THE RECORDS: Begin

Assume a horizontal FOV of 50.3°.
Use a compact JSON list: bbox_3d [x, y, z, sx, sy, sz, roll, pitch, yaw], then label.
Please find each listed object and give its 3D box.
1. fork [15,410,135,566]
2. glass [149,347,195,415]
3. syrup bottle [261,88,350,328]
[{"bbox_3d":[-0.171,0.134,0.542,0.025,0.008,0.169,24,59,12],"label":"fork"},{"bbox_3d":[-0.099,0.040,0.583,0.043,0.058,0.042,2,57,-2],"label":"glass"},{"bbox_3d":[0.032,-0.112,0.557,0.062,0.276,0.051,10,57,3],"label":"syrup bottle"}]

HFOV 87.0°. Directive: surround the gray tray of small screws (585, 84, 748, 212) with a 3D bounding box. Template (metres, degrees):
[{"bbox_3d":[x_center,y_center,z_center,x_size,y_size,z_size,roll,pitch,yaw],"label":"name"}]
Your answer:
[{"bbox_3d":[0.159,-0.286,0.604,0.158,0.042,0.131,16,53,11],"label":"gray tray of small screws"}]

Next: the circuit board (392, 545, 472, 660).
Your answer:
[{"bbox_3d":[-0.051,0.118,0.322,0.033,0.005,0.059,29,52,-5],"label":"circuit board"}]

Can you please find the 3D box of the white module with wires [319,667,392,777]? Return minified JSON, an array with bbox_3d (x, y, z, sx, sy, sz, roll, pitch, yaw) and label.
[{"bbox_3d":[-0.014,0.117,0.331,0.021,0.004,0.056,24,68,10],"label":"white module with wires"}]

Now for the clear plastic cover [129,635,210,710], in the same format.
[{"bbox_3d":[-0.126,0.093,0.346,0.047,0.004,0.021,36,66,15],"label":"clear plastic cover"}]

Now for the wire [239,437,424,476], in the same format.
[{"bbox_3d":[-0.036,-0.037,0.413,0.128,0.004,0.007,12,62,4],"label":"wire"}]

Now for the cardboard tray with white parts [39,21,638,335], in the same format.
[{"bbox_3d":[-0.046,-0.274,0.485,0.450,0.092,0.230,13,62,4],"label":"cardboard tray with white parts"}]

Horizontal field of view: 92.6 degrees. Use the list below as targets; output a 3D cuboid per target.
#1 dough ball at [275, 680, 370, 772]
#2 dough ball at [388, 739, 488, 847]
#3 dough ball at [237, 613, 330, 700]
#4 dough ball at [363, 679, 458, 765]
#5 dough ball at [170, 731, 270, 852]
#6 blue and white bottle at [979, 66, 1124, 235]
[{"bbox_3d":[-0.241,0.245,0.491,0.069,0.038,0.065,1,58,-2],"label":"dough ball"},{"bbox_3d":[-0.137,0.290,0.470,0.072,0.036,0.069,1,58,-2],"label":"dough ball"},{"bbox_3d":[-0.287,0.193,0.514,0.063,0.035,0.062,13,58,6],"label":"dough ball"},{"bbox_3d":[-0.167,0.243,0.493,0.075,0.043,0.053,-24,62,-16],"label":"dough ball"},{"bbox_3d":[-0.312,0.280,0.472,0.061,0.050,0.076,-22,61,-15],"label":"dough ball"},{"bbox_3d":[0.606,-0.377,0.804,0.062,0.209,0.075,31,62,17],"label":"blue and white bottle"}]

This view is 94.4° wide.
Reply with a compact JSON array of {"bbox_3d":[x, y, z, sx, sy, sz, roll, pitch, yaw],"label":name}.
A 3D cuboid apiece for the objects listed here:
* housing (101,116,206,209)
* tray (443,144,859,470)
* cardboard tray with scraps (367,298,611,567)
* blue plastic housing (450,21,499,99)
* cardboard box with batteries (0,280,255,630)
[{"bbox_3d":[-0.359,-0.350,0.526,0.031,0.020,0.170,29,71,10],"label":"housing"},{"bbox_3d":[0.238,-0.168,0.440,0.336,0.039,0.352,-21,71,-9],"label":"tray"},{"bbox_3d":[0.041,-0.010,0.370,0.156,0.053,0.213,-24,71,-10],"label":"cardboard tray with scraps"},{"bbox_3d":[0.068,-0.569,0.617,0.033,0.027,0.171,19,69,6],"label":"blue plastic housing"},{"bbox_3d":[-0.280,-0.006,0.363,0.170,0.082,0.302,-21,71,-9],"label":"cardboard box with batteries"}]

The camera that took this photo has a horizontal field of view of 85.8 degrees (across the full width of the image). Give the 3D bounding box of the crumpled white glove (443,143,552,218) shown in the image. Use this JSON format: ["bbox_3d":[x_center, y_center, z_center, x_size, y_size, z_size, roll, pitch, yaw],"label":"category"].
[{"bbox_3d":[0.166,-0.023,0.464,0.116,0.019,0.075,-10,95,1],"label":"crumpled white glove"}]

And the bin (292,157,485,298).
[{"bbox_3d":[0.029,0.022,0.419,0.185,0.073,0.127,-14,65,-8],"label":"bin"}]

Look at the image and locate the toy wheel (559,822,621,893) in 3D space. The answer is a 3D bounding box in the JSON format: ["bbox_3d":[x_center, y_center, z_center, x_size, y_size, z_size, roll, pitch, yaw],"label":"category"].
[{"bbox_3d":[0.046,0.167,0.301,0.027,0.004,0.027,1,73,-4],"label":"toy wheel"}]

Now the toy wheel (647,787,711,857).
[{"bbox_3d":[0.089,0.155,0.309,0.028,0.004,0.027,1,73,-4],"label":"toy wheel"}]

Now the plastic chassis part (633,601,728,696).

THE RECORDS: End

◆ PROBLEM DETAILS ◆
Transcribe, exactly and without additions, the lines of the records above, beginning with the line that contains "#5 dough ball at [170, 731, 270, 852]" and ending with the line that contains "plastic housing (450,21,499,99)", both included.

◆ SOLUTION FOR THIS PROBLEM ◆
#5 dough ball at [170, 731, 270, 852]
#6 blue and white bottle at [979, 66, 1124, 235]
[{"bbox_3d":[-0.241,0.245,0.491,0.069,0.038,0.065,1,58,-2],"label":"dough ball"},{"bbox_3d":[-0.137,0.290,0.470,0.072,0.036,0.069,1,58,-2],"label":"dough ball"},{"bbox_3d":[-0.287,0.193,0.514,0.063,0.035,0.062,13,58,6],"label":"dough ball"},{"bbox_3d":[-0.167,0.243,0.493,0.075,0.043,0.053,-24,62,-16],"label":"dough ball"},{"bbox_3d":[-0.312,0.280,0.472,0.061,0.050,0.076,-22,61,-15],"label":"dough ball"},{"bbox_3d":[0.606,-0.377,0.804,0.062,0.209,0.075,31,62,17],"label":"blue and white bottle"}]

This view is 94.4° wide.
Reply with a compact JSON array of {"bbox_3d":[x, y, z, sx, sy, sz, roll, pitch, yaw],"label":name}.
A 3D cuboid apiece for the objects listed here:
* housing (101,116,206,209)
* tray (443,144,859,470)
* cardboard tray with scraps (367,298,611,567)
* blue plastic housing (450,21,499,99)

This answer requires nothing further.